At first, it almost feels as though Ethan wants to change Lena. When Lena tells him that she can do more than other Casters, he thinks, "I wasn't sure how I felt about more. Less, I could have handled less. Less would've been good" (10.09[2].61). But to his credit, he turns around pretty quickly. For Lena, he's all in, no matter where she takes him.

A Frost-y Choice

If Ethan's "all in" with Lena, he doesn't have anything left for anybody else, right? What does Ethan do with his friends when he falls in love?

There's a crass rhyming motto a lot of guys go by to show their male solidarity. We forget exactly how it goes. Something about bros before garden tools. Ethan doesn't follow that motto: he picks Lena over his friends. But you know what? Shmoop thinks these kids are too narrow-minded and judgmental to be his friends, anyway. If anyone is a tool, it's Earl Petty and Emory Watkins.

Ethan makes the choice to go in a different direction than his friends: "You couldn't take two roads. And once you were on one, there was no going back" (9.15.54). Ethan is channeling Robert Frost here, in a way. "Two roads diverged in a wood": which one will Ethan take?

Drumroll please… he takes the "one less traveled by." Ethan doesn't take the well-trodden road that all the other Gatliners follow. That road is the road home, where nothing changes and everything stays the same (and is pretty redundant, too). That's also the road all of Ethan's ancestors took. And they've been in Gatlin since the Civil War.

Ethan takes the road less traveled by—the road that leads to Lena, her magical family, and an adventure beyond Ethan's imagination.

Memento Mori

Things aren't all dating and young love for Ethan. In fact, he's had a pretty tough life. His mom died in a car accident before the book began, and we get the feeling that Ethan hasn't had time to come to terms with it yet. His dad sure hasn't.

We only get little snippets of Ethan's life with his mom. Ethan spends most of Chapter 12.19 trying to deal with her death. At Christmastime, he even tries to set out the little Christmas town that his mother loved, but most of the pieces have been lost. It's a moving image of memories fading.

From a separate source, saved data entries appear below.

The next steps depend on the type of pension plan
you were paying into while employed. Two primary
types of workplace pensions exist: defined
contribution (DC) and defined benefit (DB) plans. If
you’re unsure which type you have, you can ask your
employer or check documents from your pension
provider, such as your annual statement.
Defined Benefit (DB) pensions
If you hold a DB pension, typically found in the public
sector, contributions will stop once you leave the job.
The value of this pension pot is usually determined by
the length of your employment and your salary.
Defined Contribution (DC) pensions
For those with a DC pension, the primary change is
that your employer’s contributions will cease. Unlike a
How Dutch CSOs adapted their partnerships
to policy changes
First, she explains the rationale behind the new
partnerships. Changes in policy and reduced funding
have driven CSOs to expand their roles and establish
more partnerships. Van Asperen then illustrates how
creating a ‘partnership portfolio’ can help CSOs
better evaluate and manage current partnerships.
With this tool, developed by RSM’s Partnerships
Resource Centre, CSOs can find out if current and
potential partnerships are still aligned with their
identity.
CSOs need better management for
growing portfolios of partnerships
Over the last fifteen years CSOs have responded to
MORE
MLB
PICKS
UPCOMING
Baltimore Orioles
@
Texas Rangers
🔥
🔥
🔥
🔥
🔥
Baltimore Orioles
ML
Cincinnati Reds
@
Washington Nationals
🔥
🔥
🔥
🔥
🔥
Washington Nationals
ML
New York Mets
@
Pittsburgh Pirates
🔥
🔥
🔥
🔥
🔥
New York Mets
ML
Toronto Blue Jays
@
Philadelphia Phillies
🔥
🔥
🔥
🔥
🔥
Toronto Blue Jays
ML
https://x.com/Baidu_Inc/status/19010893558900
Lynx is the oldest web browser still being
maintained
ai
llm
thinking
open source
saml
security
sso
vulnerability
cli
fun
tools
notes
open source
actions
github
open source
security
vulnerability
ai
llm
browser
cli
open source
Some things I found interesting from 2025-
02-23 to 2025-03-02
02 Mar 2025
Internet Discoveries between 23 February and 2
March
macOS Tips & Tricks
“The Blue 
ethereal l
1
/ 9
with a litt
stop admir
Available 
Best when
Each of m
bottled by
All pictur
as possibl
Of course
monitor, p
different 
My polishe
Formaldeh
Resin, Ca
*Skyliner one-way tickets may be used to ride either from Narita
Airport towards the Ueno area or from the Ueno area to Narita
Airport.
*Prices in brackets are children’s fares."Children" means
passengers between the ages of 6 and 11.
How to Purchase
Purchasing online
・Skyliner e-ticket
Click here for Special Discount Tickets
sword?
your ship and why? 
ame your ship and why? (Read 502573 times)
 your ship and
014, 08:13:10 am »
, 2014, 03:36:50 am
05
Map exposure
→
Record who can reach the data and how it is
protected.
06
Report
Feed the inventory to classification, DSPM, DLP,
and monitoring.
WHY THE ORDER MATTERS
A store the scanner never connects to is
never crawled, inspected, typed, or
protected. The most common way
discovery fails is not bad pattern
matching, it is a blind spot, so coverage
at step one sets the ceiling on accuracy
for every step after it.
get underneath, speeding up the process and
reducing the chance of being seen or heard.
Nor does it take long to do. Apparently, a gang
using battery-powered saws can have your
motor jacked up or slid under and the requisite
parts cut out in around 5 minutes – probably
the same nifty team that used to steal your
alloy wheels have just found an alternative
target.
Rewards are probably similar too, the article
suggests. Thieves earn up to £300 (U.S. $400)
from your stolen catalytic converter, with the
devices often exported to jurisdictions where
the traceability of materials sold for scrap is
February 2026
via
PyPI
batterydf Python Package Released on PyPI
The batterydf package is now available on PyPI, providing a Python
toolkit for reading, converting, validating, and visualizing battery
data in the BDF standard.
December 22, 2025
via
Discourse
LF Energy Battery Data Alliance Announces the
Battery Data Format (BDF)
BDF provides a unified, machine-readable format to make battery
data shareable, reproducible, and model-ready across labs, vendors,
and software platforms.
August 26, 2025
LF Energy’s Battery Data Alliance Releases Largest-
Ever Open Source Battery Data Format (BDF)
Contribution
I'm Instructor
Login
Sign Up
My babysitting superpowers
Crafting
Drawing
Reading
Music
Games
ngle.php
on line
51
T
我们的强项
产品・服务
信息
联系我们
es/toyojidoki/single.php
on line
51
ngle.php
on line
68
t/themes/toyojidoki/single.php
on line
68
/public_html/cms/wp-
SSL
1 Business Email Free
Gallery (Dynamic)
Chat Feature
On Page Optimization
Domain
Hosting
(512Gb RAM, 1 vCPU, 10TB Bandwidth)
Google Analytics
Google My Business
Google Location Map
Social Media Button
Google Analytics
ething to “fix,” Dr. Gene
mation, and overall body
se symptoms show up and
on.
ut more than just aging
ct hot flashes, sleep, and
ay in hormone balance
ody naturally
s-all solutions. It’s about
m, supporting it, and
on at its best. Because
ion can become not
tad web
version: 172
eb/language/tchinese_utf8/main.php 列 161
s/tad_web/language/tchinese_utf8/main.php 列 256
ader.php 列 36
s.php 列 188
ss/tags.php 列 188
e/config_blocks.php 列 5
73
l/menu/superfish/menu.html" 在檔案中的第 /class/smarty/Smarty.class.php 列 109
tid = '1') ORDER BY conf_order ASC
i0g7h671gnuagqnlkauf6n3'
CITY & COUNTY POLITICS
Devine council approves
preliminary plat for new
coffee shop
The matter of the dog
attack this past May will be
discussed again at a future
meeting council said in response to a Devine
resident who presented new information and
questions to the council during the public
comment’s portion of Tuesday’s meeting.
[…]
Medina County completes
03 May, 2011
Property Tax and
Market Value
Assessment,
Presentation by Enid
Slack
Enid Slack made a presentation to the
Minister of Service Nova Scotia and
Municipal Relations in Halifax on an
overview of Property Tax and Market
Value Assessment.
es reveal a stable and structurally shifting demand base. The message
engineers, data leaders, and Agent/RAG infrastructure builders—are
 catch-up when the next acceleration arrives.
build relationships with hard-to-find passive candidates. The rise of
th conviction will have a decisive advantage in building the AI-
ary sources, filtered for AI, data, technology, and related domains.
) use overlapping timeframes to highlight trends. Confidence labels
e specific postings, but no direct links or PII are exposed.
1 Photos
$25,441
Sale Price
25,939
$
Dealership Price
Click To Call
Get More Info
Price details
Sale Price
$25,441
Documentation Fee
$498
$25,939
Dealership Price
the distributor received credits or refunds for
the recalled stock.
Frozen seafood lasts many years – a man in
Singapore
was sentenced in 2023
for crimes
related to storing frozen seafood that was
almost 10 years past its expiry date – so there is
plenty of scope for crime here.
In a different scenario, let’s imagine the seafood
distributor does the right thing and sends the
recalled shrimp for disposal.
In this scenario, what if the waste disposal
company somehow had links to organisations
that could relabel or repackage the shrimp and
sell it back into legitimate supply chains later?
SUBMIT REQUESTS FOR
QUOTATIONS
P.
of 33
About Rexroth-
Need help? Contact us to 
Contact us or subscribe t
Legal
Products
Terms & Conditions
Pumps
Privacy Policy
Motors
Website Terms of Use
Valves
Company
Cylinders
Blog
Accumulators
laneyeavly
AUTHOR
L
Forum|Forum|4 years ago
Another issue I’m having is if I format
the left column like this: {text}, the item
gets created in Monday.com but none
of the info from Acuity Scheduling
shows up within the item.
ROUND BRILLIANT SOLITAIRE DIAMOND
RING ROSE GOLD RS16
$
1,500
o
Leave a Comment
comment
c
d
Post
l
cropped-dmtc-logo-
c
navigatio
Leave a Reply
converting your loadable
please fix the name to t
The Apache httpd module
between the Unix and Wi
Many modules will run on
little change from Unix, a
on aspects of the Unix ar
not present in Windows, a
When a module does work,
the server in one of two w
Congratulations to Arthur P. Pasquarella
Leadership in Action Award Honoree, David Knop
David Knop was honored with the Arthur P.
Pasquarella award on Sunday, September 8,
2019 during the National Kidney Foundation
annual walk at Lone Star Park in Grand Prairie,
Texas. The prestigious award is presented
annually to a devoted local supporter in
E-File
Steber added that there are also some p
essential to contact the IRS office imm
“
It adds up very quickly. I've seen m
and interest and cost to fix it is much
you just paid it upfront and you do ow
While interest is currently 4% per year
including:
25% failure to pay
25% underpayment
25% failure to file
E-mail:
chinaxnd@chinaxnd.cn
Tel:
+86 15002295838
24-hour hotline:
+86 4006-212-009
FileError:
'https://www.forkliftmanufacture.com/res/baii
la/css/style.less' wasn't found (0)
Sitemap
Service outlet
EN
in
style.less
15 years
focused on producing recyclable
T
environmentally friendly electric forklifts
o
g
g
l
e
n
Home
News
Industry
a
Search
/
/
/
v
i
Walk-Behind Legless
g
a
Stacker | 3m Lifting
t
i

Ethan copes with his loss by assuming that the mysterious force leaving clues for him and Lena is the ghost of his mother. For instance, Genevieve shows herself to Ethan when they dig up her grave, and she didn't know Ethan at all. Curious, indeed. But we never see Ethan's mom's ghost. Why do you think that is? And do you think Ethan's right about his mom, or is he just trying to comfort himself?

The Power of Love

Ethan can't cast spells, he can't teleport, and he can't even see his own mother's ghost. He may not exactly be ordinary, but does he have any powers that could be considered extraordinary?

Drumroll please… oh wait. Nope. At this point, we have no idea if Ethan has powers or not. If he does, they're definitely not flashy ones like shooting lightning from his fingertips or changing a mop into a sword.

But Lena's family is surprised that "a Mortal [could] break a Sanguinis Circle" (10.31.219). They seem to think he does have power: "It's not the house that protects her. It's the boy" (10.31.231). Maybe his power is just his love for Lena. (Awww.) He loves her in a way no other Mortal does.

Emotions Run High

One last thing. Did you notice that Ethan is shockingly non-sexual for a sixteen-year-old guy? He doesn't even try anything with Lena. When he feels "that part of her [he] thought [he] would ever be able to reach, the part she kept closed off to the world," (2.11[1].280), he's talking about her heart.

You might think Ethan is a little more emotional than most sixteen-year-old boys. He also has a keen eye for fashion and pays a lot of attention to what Lena is wearing. And at the end of 10.09, Gathering Days, when everything is crashing down around him in Ravenwood, all Ethan can think about is how Lena just used the word "boyfriend" to describe him.

You make the call: is Ethan's wholesome charm completely unrealistic or just totally romantic?